Both of them had been pushed to the limit by then, and he remembered the first time they’d made each other come—each of them—hesitantly at first—telling the other what was going to work for them.

He was hard now as memories of those teenage intimacies assaulted him.
He knew he had to think about something else. But he couldn’t stop himself, not yet. He’d lain on top of her, naked. His cock pressed to her silky underpants because putting it inside her was the one thing she wouldn’t do with him—which was probably a smart decision because getting her pregnant would have been a disaster. They’d come that way and just about every other damn way you could do it. He knew the taste of her clit. He knew what it was like to thrust a finger into her as he brought her to climax with his mouth. And he knew what it was like to almost reach climax in
her
mouth, because she’d always finished him with her hand.

He hadn’t protested because he wasn’t going to press his luck.
Which was considerable, as far as he was concerned. He’d taken everything she would give him and given her all the pleasure he could with his hands and mouth. In the process he’d learned a hell of a lot about pleasing a lover.

But all good things had to come to an end.
As spring of their senior year approached, he knew he had to make plans for the future.

Dad had taught him most of the handyman skills by then.
Rafe could replace the flushing mechanism in a toilet tank, spackle damaged drywall, get the leaves out of gutters, build and put up shelving, even take down or build interior walls. He could make money that way, and the work was satisfying because you saw the results of your labor immediately, but he’d seen his father scramble to get jobs and seen him work at cut rates and have trouble making the rent or putting food on the table when none of his regular customers needed anything done.
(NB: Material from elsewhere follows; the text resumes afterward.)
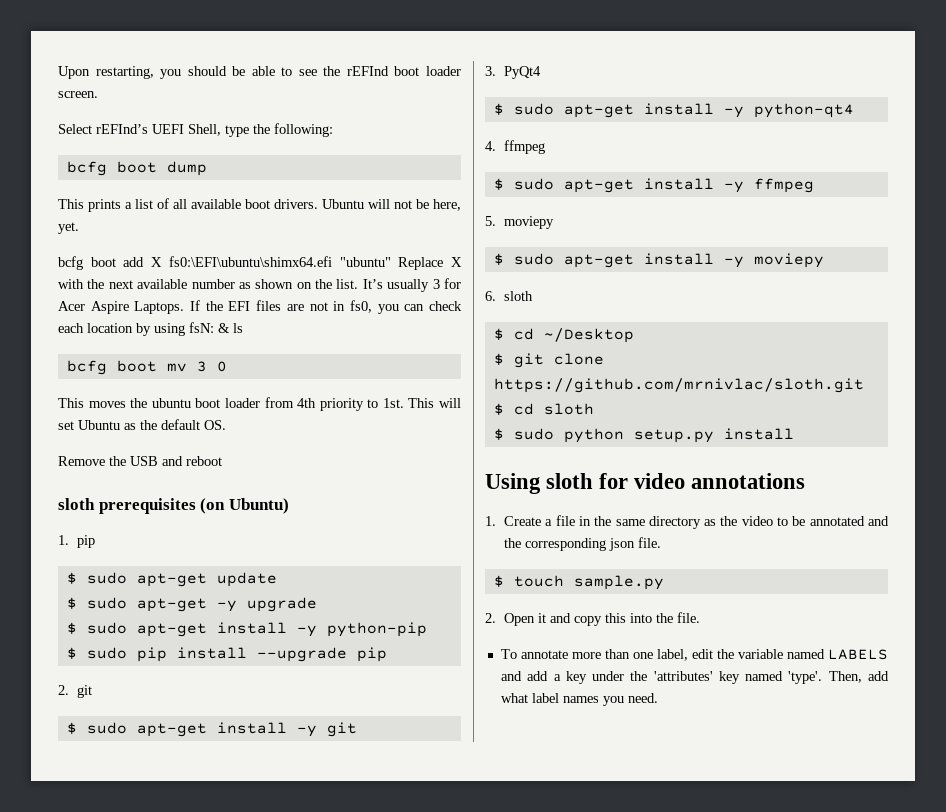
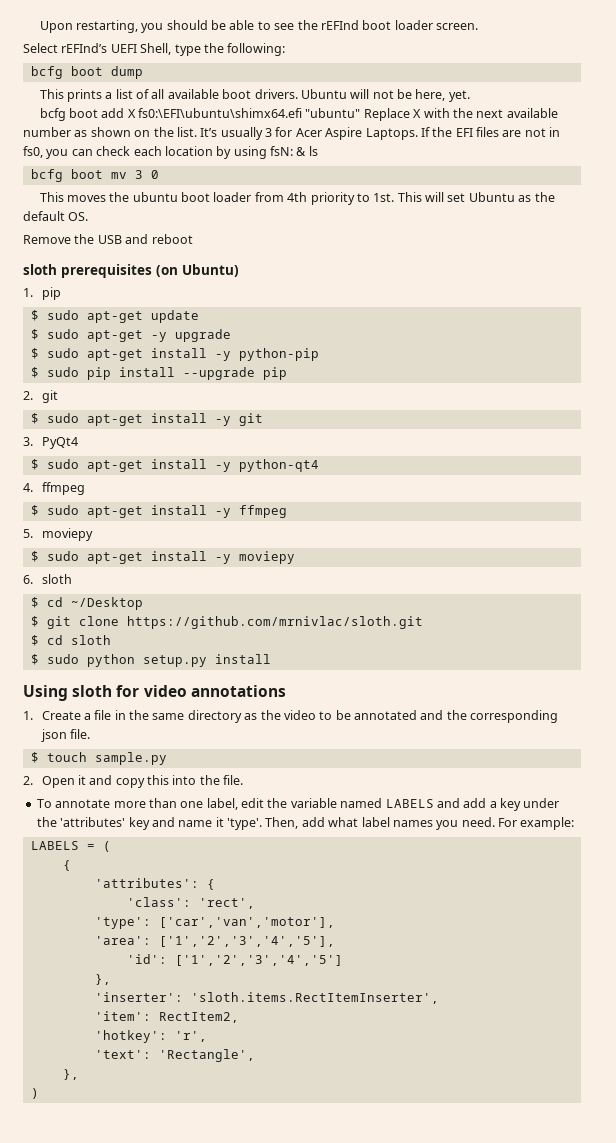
[745,671,784,681] named -> [151,817,224,827] and name it
(658, 698) none -> [498,817,575,830] [30,841,111,852] [62,860,71,871] [94,878,215,890] [126,897,255,909] [94,917,335,929] [94,936,335,947] [126,954,343,966] [94,974,111,985] [94,992,439,1004] [94,1011,239,1023] [94,1030,207,1043] [94,1049,255,1062] [62,1069,79,1080] [30,1088,39,1099] For example: // LABELS = ( // { // 'attributes': { // 'class': 'rect', // 'type': ['car','van','motor'], // 'area': ['1','2','3','4','5'], // 'id': ['1','2','3','4','5'] // }, // 'inserter': 'sloth.items.RectItemInserter', // 'item': RectItem2, // 'hotkey': 'r', // 'text': 'Rectangle', // }, // )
He’d decided he had to find a more secure profession for himself—a real career and not a series of projects that depended on the whims of others

With no prospect of going to college, he’d seen ads on TV that made sense to him. Join the army and learn a marketable skill. Most guys might have wanted to fly helicopters or shoot big guns. He’d been thinking that he’d be a good detective. Maybe his special talent would even help him. And the weapons training he’d get wouldn’t hurt.

He knew the army had an investigative service, and he’d aimed at getting into that.

When he’d told Eugenia his plans, he’d seen sadness in her eyes. Although it had killed him to leave her, he’d known he had to do it.

He got rid of his arousal by thinking about how she’d hurt him—and why.
He didn’t actually know why. He supposed that after he’d left, her high and mighty society queen of a mother had persuaded her not to keep up the contact with that low-life Gascon boy.

oOo

By the time Cumberland was finished grilling Eugenia, she was too done in to think straight. Still, she knew one thing. She wasn’t going to break down crying.

When she heard footsteps hurrying toward her, she looked up to see Rafe crossing the street.